Changes since fetchmail 5.7.2:
fetchmail-5.8.1 (Tue Apr 10 09:32:04 EDT 2001), 20511 lines:
* Nalin Dahyabai's password parse and authentication fixe.
* Vitezslav Samel's patch to Makefile.in to make parallel makes work.
fetchmail-5.8.0 (Mon Apr 2 15:18:33 EDT 2001), 20459 lines:
* Documentation update for gold release.
fetchmail-5.7.7 (Wed Mar 28 20:24:48 EST 2001), 20459 lines:
* More configure fixes -- include missing stub script in the distribution.
fetchmail-5.7.6 (Thu Mar 22 16:22:48 EST 2001), 20456 lines:
* Fix POP2 and POP3 password shrouding.
* Don't remove UIDL scratchlist on query completion (Frantisek Brabec's bug).
* IMAP: don't just quit if GSSAPI or Kerberos IV fail, but try other methods.
* Document the fact the IDLE and multiple folders don't play well together.
Closes Debian bug#89908.
fetchmail-5.7.5 (Sat Mar 17 23:24:41 EST 2001), 20440 lines:
* Nalin Dahyabhai's patch to make IPv6 build on older systems.
* Restrict shrouding to just the password send so it won't leak info.
* Move an #ifdef INET6_ENABLE to deal with libc5 headers.
* Only DNS-probe entries that are active on this run.
* Fix `nospambounce' recognition.
* Updated French translation.
* Yoshihiko SARUMARU's patch to keep kanji out of Received headers.
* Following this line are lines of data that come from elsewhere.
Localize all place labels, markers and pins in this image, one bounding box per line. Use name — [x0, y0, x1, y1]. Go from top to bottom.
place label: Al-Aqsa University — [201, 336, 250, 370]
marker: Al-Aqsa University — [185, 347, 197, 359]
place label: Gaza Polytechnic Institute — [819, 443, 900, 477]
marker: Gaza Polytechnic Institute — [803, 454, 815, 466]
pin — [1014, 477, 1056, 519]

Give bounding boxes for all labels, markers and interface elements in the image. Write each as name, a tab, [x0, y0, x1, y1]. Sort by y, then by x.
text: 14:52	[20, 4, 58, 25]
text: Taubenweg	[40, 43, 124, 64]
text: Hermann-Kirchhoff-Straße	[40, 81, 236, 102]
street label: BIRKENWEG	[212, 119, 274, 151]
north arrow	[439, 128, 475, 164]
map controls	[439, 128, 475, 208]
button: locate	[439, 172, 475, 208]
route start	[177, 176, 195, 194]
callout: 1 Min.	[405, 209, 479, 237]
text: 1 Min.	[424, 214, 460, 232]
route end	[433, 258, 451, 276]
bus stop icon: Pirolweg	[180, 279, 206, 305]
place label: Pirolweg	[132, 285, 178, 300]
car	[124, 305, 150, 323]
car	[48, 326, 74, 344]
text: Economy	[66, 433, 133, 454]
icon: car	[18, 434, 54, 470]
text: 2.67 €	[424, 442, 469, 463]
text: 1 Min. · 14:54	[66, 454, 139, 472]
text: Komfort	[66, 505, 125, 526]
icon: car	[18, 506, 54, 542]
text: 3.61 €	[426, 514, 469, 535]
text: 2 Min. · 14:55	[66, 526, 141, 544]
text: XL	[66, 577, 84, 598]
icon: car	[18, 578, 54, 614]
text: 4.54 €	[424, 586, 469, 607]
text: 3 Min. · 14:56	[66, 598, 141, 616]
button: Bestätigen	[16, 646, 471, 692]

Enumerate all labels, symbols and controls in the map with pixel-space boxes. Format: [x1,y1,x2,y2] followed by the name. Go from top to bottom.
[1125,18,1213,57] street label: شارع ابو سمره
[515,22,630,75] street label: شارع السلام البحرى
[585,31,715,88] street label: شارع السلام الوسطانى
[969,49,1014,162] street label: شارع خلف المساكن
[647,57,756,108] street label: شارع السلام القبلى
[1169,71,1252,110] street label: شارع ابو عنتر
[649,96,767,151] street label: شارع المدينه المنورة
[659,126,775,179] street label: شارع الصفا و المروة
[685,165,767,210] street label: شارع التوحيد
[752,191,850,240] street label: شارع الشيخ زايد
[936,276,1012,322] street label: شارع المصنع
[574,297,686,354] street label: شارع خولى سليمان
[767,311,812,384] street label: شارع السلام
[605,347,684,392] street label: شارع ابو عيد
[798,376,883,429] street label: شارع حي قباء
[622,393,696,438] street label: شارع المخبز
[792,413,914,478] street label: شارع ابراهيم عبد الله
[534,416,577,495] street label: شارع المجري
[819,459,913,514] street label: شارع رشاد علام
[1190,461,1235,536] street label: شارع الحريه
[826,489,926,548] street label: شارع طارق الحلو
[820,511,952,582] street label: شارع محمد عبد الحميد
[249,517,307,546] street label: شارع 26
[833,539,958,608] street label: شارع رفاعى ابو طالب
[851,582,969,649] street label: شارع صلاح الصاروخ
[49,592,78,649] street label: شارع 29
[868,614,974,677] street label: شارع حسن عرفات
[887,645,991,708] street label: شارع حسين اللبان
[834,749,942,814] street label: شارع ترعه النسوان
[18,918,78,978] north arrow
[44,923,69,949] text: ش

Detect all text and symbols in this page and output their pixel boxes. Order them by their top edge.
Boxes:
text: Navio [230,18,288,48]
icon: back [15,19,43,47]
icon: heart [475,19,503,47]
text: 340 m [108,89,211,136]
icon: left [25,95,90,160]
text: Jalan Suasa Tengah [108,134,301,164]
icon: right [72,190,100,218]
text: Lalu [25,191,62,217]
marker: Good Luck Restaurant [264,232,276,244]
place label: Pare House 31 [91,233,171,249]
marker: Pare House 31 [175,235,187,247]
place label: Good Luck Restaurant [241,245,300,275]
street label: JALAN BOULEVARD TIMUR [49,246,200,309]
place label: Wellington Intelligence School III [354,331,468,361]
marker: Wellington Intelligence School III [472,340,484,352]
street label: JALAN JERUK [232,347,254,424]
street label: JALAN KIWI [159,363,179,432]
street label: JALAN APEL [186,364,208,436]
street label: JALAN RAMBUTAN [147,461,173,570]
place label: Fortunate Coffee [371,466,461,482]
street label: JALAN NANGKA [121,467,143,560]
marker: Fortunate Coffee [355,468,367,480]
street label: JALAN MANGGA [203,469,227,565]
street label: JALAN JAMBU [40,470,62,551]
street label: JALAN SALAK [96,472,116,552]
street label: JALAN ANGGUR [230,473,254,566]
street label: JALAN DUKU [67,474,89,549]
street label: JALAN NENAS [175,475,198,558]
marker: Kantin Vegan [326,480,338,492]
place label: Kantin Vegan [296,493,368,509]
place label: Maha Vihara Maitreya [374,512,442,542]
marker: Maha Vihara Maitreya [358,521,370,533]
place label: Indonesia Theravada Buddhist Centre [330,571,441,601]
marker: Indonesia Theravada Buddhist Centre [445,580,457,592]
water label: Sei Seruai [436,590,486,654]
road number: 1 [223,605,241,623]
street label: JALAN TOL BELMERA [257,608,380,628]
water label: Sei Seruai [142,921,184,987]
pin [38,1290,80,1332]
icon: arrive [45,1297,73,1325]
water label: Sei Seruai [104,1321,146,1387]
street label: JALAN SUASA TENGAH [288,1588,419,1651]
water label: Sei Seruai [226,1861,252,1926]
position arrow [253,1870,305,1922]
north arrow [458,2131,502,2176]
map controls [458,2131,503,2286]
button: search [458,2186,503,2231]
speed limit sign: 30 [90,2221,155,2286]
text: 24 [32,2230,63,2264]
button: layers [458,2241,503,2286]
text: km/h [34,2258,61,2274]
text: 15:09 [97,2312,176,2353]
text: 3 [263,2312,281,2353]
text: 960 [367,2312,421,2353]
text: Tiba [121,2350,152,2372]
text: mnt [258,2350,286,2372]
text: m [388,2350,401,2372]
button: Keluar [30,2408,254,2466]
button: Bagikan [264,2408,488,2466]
* Include aclocal.m4 in the tarball (solves some build problems).
* Added HMH's patch to support configuring a specific fallback MUA.
fetchmail-5.7.4 (Mon Mar 12 00:02:23 EST 2001), 20323 lines:
* SECURITY FIX: unsecure tempfile creation bug in fetchmailconf, thanks
to Colin Phipps <cph@cph.demon.co.uk> for pointing this out.
* Configure cleanup from HMH.
* Documentation refresh.
fetchmail-5.7.3 (Sun Mar 11 17:01:56 EST 2001), 20323 lines:
* Incorporate SA_LEN patch from Red Hat.
* HMH's "no spambounce" patch for fetchmailconf.
* John Bartlett's patch to make the driver code more tolerant of flaky POP3
servers (better handling of timeout at session start).
* Make `fetchmail --configdump' work when there's a defaults entry.
* Incorporated HMH's build fixes.
* Added FALLBACK_MDA; fetchmail now looks for procmail or sendmail at
build time and uses it if it can't open port 25 for local delivery.
* Incorporated Red Hat fixes for GSSAPI, configure.in.
* Bailing out on read-only messages breaks fetchmail -c. To avoid this,
use EXAMINE rather than SELECT in that case.